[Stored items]

§ §

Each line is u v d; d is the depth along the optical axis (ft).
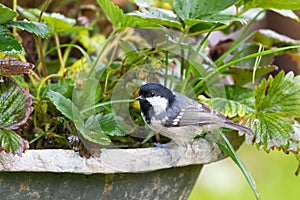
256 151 24.67
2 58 10.16
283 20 24.81
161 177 10.32
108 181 9.75
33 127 11.55
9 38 9.67
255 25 18.04
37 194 9.46
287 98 10.85
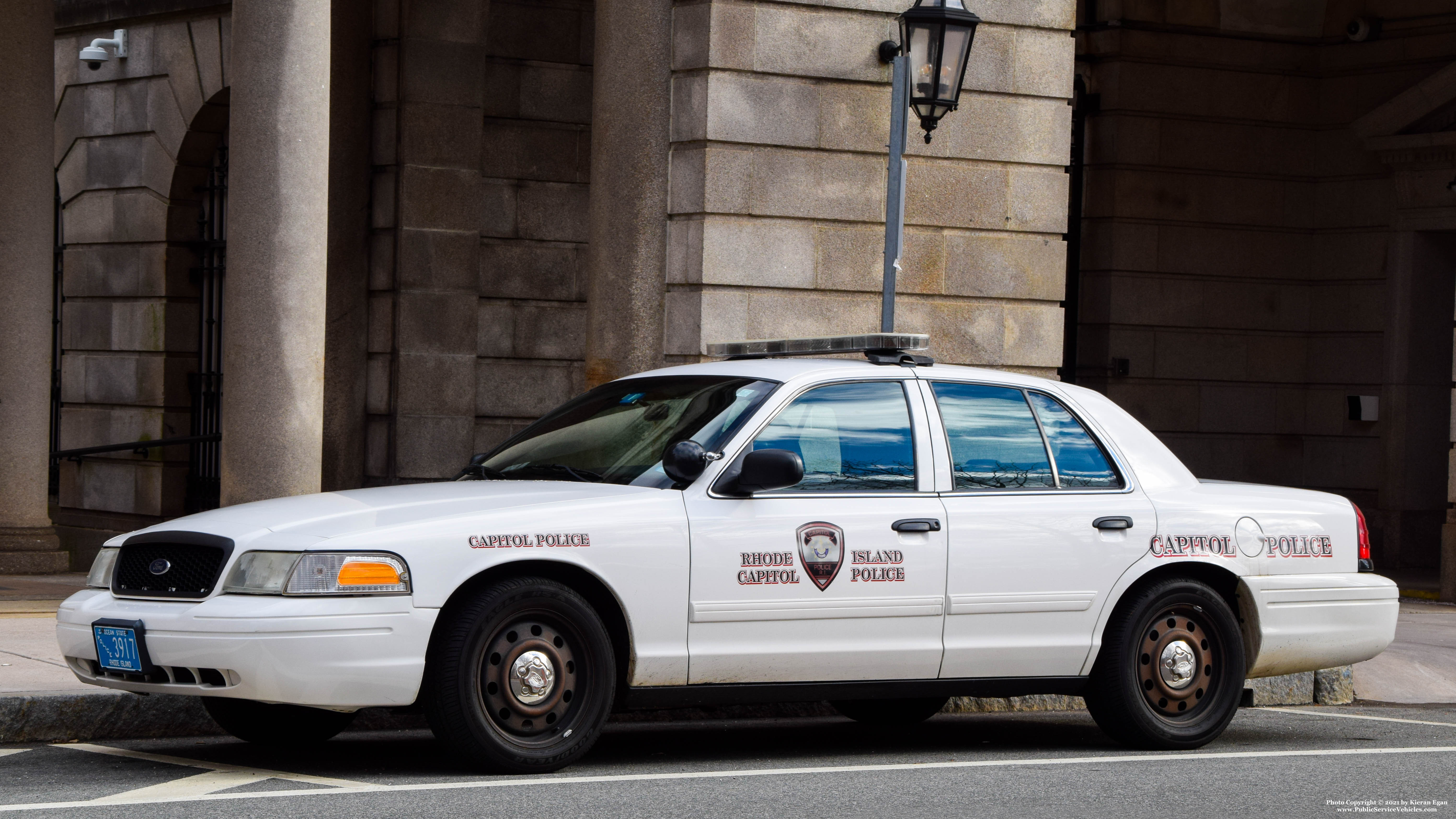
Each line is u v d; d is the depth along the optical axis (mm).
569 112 18672
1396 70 23344
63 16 23516
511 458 9484
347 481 17953
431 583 7914
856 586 8859
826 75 15242
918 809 7730
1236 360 23844
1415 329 23156
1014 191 16000
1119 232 23219
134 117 22688
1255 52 23766
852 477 9039
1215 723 9766
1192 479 10031
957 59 13250
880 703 10938
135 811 7258
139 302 22578
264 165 12875
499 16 18359
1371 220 23609
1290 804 8102
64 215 23859
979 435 9445
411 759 8883
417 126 17828
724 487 8719
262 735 9219
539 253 18562
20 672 9969
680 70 15109
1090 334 23438
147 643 7898
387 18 18000
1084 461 9695
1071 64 16219
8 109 17469
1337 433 23875
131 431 22625
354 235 17953
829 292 15344
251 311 12852
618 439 9219
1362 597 10250
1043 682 9414
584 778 8273
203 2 21625
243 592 7844
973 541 9156
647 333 15164
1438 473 23391
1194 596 9727
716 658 8578
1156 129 23375
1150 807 7941
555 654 8289
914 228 15648
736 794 8008
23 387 17672
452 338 18031
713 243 14883
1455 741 10477
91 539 21531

§ §

Write out only the lines that run from the line containing "1290 804 8102" through the line containing "647 333 15164", both included, exactly as they appear above.

Task solution:
1290 804 8102
64 215 23859
979 435 9445
411 759 8883
417 126 17828
724 487 8719
262 735 9219
539 253 18562
20 672 9969
680 70 15109
1090 334 23438
147 643 7898
387 18 18000
1084 461 9695
1071 64 16219
8 109 17469
1337 433 23875
131 431 22625
354 235 17953
829 292 15344
251 311 12852
618 439 9219
1362 597 10250
1043 682 9414
584 778 8273
203 2 21625
243 592 7844
973 541 9156
647 333 15164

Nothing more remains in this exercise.